• **WORK TASK**: In the material below, list every line carrying the string "scroll".

(Beginning of TASK INPUT)

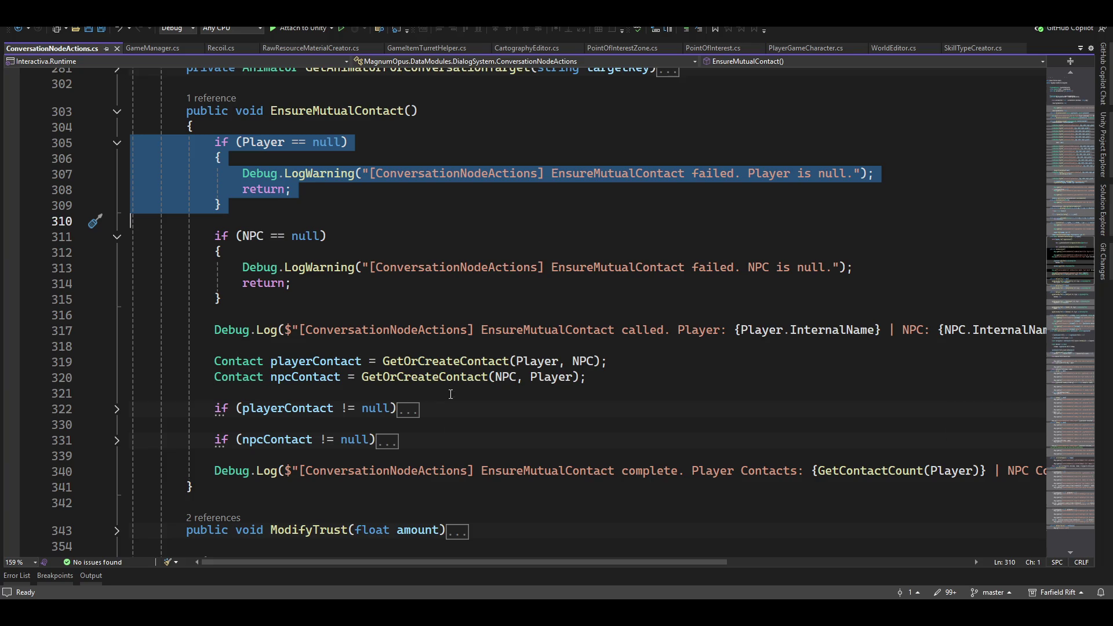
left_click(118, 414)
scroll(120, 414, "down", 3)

(End of TASK INPUT)
(Beginning of TASK INPUT)

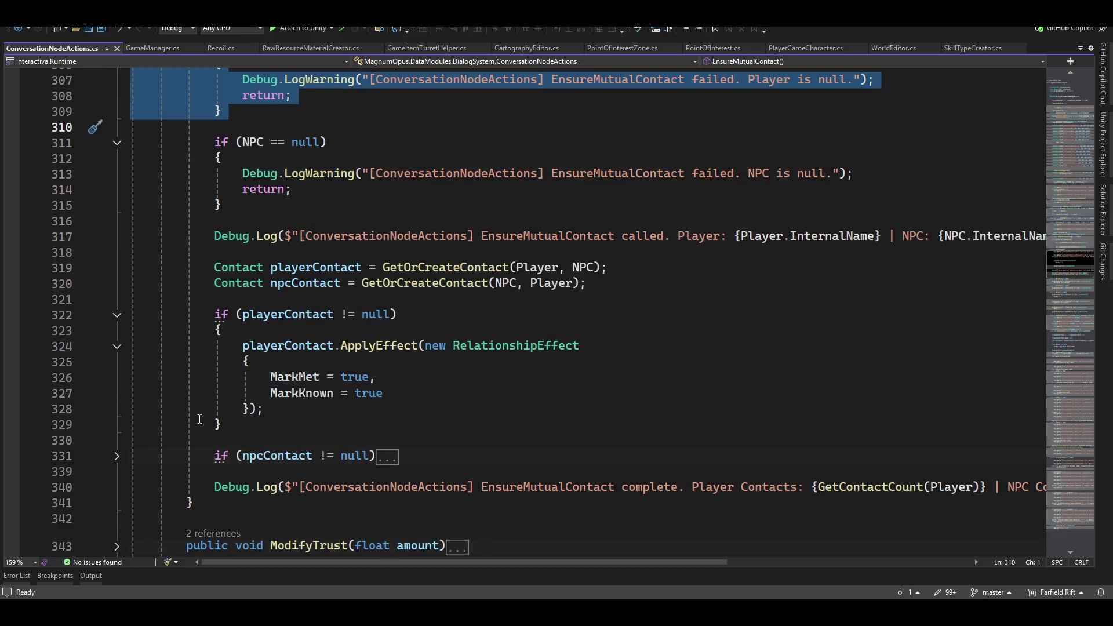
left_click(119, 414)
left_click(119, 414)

(End of TASK INPUT)
(Beginning of TASK INPUT)

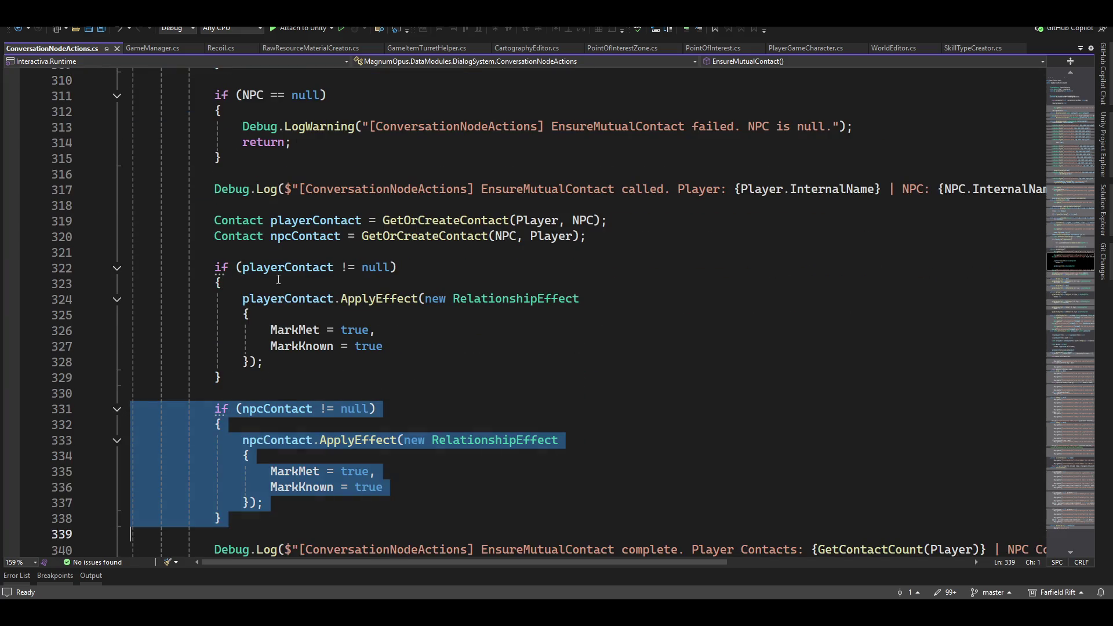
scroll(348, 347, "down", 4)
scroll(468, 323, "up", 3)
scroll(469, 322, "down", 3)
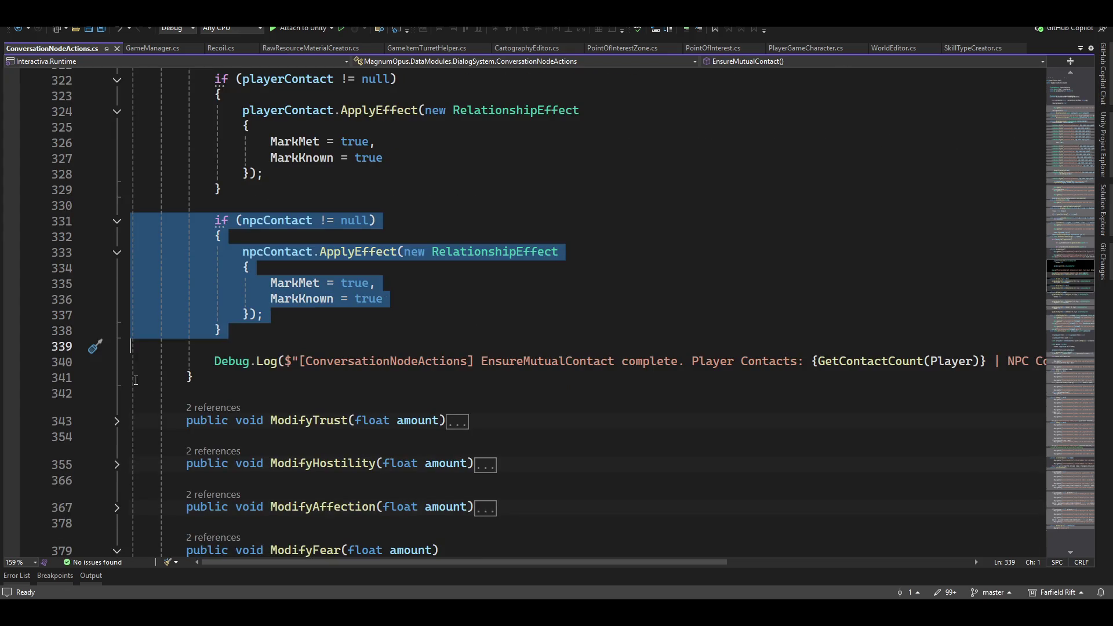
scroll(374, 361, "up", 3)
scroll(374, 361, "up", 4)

(End of TASK INPUT)

• **ANSWER BOX**:
scroll(120, 414, "down", 3)
scroll(348, 347, "down", 4)
scroll(468, 323, "up", 3)
scroll(469, 322, "down", 3)
scroll(374, 361, "up", 3)
scroll(374, 361, "up", 4)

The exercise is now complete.